Four feet on the ground:

The promise of balancing the teeter-totter

  • Students understand the importance of their role in learning, sparking ownership and engagement.
  • Teachers can focus more on facilitating learning and less on behavior management; time previously consumed by a power dynamic (eg. “make me learn”) is replaced by learning itself.
  • Academic performance increases setting off the cascade of positive ripples that come with academic success
  • There is renewed hope when both adults and youth know that they matter – to each other, and to the learning and school change process itself.
  • There is equity in access to engaging learning, where each and every young person believes in their capacity and agency in the world.

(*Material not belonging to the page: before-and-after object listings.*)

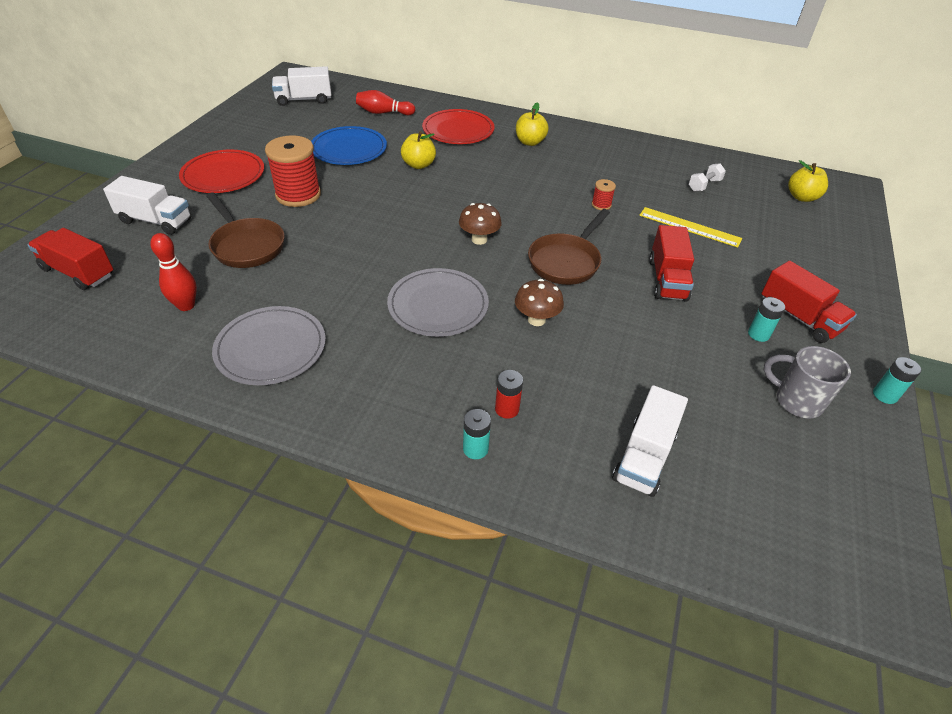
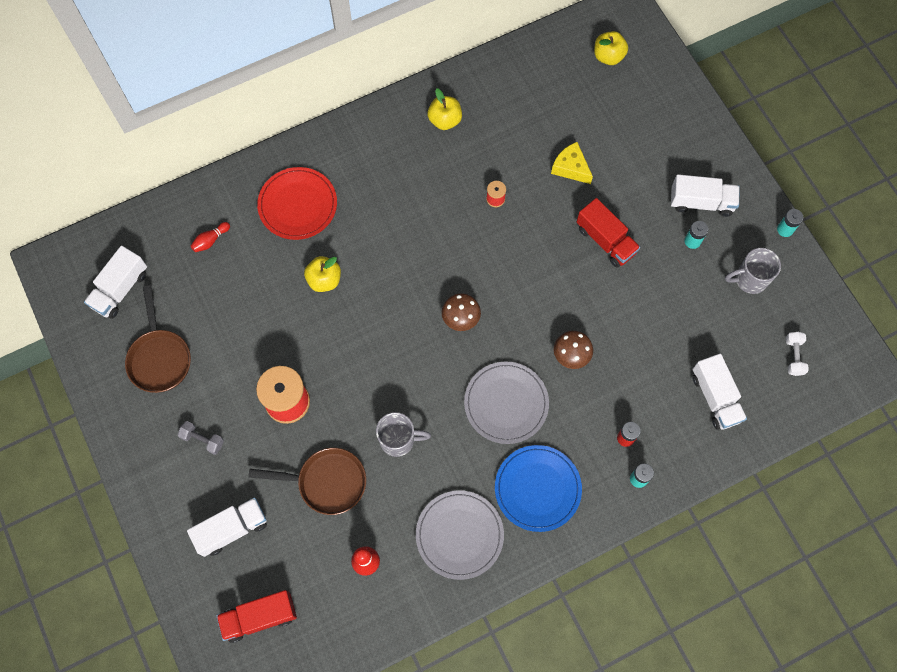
camera: 45 degrees left, 25 degrees up
red plate [179,150,264,193] -> grey dumbbell [178,421,224,455]
blue plate [311,126,387,165] -> blue plate moved to [495,445,582,532]
red bowling pin [356,90,415,115] -> red bowling pin [191,222,230,252], size x0.66
yellow apple [516,102,549,146] -> yellow apple moved to [428,88,462,130]
brown pan [528,209,610,285] -> brown pan moved to [125,285,191,393]
yellow ruler [639,207,742,248] -> yellow cheese [551,142,593,184]
white dumbbell [689,163,726,192] -> white dumbbell moved to [786,332,809,376]
red truck [761,261,857,343] -> white truck [671,174,740,217]
none -> grey mug [376,412,431,457]

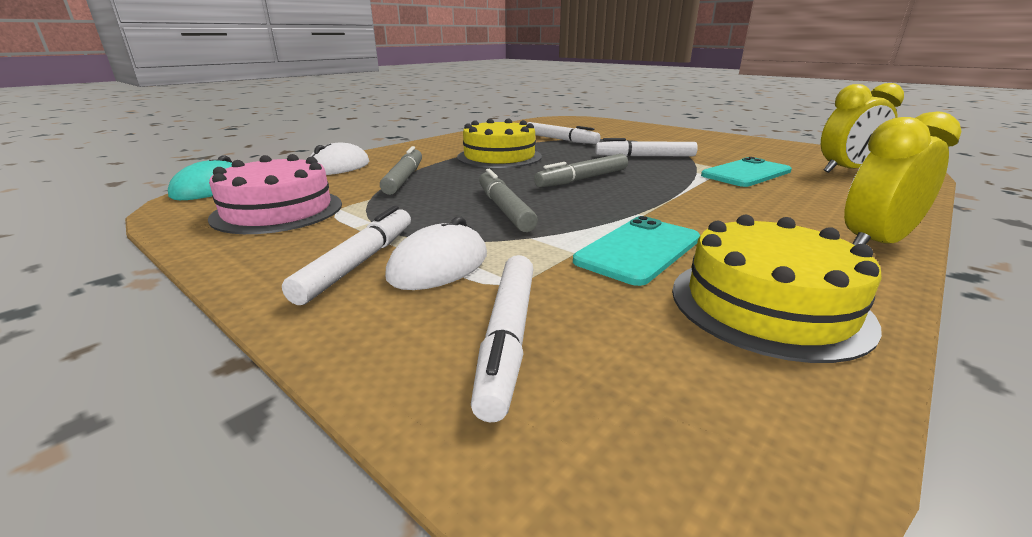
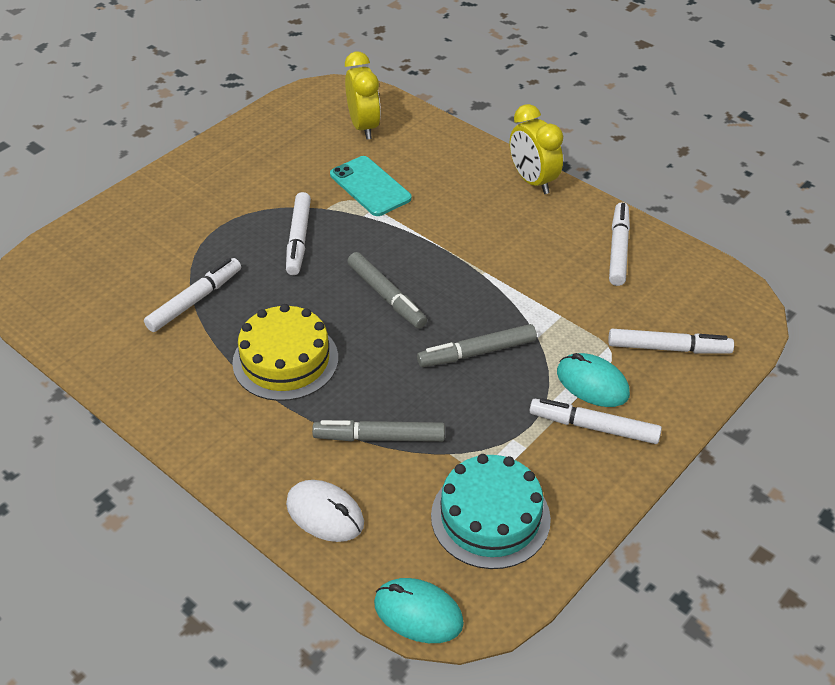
camera: 90 degrees left, 20 degrees up
pink cake [208,154,342,234] -> turquoise cake [431,454,551,569]
white mouse [385,217,487,290] -> turquoise mouse [557,353,630,407]
turquoise phone [573,216,700,286] -> none
yellow cake [672,215,882,363] -> white marker [609,202,630,286]

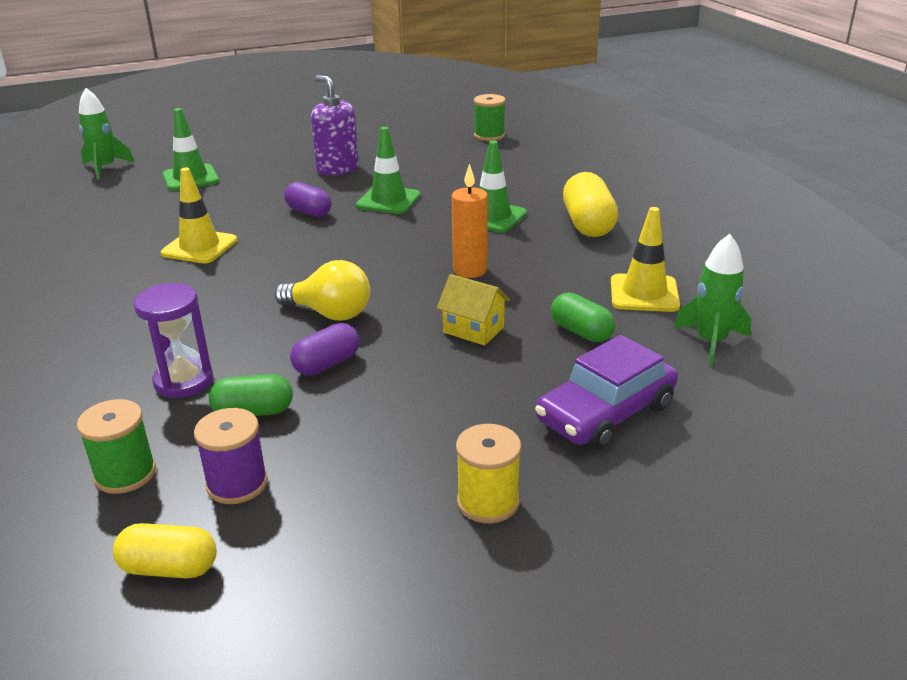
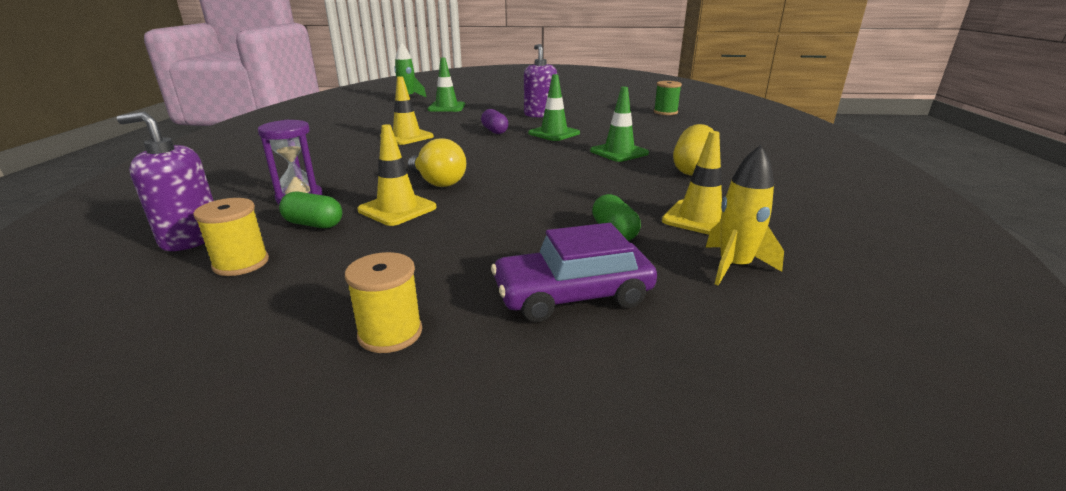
camera: 25 degrees right, 5 degrees down
green spool [77,399,156,494] -> purple soap dispenser [117,112,214,251]
yellow capsule [113,523,217,578] -> none
purple spool [194,408,268,504] -> yellow spool [193,198,269,276]
purple capsule [290,323,360,375] -> yellow traffic cone [358,124,437,226]
yellow house [437,274,510,346] -> none
orange candle [452,164,488,278] -> none
green rocket [674,234,752,366] -> yellow rocket [705,145,784,285]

Imbued with purpose and hope, youth-adult partnership brings out our “best selves.’  All parties are fully empowered to work in community toward a shared goal. In the words of Margaret Wheatley:

“There is no power greater than a community discovering what it cares about.”

This op-ed was originally published for Education Reimagined on January 2019.

Helen Beattie is the founder and Executive Director of UP for Learning (Unleashing the Power of Partnership for Learning). Her seemingly eclectic professional and academic life course has woven itself into the creation of UP for Learning. It reflects a life-long passion for elevating the voices of those who feel disempowered and voiceless, either in the health or education realms.